BEGIN Document extract

    But I want to make clear that in thirty years as a member of Alcoholics Anonymous drinking has never made sense to me. It never occurs to me that a drink would help. Or that drinking would make my life better.

    One result of attending thousands of meetings has been a recognition that drinking has the ability to make things worse, never better.

    Hearing how other sober alcoholics have dealt with the vicissitudes of their lives, without drinking, helps us all know that drinking when things go awry is not the answer.

    Doing the nine steps that lay open the past, our responsibility for what has happened, making necessary amends and then getting to the good part. Living day to day with a simply plan embodied in the last three steps. Keeping an eye on my own behavior and my thinking. Making adjustments as needed to assure the quality of my life and the life of those around me is what will keep me sober. This daily review should happen while taking the suggested quiet time each day. Ten and eleven should and are best taken simultaneously. Then sharing life, the steps, sobriety, example, effort are all how we do the twelfth step. Nothing so much assures immunity from drinking….

    Going to meetings should allow us to either see how the twelve steps lead to a great life or allow us to share how the twelve steps lead to a good life.

    By the way, you never read anything in this post related to a higher power because the steps, even though one is mentioned, can be best worked without reference to anything but our own responsibility to take advantage of other abstinent sober men and women who willingly show us how to live our own lives sober.

    My name is Tim and I am glad to know that I am alcoholic.

  2. Thomas B. says:

    Ah Dave, I agree generally with your assessment of AA, and greatly appreciate your reference to MASH, but having been deeply involved in General Service Work the last couple of years, to include attending two of the Pacific Region AA Service Assemblies, I have a more optimistic view with regard to the “fracturing of AA.” The secular AA Fellowship shall continue to evolve and expand, while the “Back to Basic” folks will become more entrenched within their narrow and non-inclusive concept of AA based on the 1930s Christian ideology of the Oxford Group wherein AA was born — this will, however, appeal to less and less, as the flattening of AA’s growth since 1993 amply demonstrates.
END Document extract
BEGIN Entries provided
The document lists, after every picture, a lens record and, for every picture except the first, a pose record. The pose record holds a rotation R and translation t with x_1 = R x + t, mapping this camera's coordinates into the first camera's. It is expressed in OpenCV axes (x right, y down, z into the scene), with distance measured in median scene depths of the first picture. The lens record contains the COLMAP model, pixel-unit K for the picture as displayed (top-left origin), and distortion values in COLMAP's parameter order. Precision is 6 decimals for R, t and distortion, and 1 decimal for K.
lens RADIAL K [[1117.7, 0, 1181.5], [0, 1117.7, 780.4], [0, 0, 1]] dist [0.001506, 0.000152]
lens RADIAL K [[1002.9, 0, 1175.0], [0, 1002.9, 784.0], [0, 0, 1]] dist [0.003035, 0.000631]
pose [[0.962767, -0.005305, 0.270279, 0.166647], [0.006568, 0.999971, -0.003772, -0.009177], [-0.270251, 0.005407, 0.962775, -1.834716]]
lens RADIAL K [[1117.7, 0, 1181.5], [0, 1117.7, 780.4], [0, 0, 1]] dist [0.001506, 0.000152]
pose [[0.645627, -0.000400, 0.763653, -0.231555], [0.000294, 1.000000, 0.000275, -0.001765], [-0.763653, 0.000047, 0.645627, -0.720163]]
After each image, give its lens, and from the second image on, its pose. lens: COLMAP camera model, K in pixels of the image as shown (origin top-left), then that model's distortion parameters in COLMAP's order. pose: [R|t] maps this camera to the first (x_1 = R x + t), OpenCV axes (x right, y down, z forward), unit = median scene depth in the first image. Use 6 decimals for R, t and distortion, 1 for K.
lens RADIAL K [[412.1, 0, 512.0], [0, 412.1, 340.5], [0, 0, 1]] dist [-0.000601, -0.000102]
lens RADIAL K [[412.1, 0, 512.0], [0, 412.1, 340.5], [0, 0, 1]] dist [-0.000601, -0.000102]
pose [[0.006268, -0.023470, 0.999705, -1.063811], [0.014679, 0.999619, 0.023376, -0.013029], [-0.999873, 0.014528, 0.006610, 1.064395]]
END Entries provided
**Exercise 1**.
In the comments on Alcoholics Anonymous, how many years has Tim been a member?
**Exercise 2**.
Please pick up the comments on Alcoholics Anonymous after their final sentence and carry them on.

**Reply 1**.
Thirty years.

**Reply 2**.
    Nevertheless, I don’t think there will be a formal “fracturing of AA” — we’ll trundle along in wary tolerance of each other, more or less respecting each other’s different paths to recovery in accordance with Tradition Three, our legacy of Unity, and AA’s Responsibility Declaration.

    I am greatly encouraged by the number of young people who are flocking to secular AA meetings, many who are getting involved in service — they will carry on the inclusive and tolerant spirit of AA in accordance to our history, traditions and concepts of service.

    I hope you are able to join with us in Austin during November 11 – 13 for the second biennial conference of We Agnostics, Atheists and Freethinkers. I am hopeful it will surpass the excellent first biennial convention in Santa Monica in 2014, which provided for me much hope that AA can and will, perhaps slowly, adapt to accommodate the needs of “anyone, anywhere . . .”

  3. Dave J says:

    Good stuff, Thomas I share most of your sentiments and almost the same amount of time. I find myself these days at AA meetings like Hawkeye in the original Mash staring across the table at Major Burns asking ” Were you crazy before Korea Frank, or did you crack up over here? In my forty two years I’ve seen the program devolve from something “really cool” to a mindless bunch of (dare I say morons) parrotting off as Bob D so adroitly put it “What they don’t know to begin with”. But a lot of them are not drinking and that;s a good thing. This program is about to fracture. I’d say 5 years tops. But it will all work out eventually when the members discover who they really are and realize that each one of us got ourselves drunk and each one of us got ourselves sober.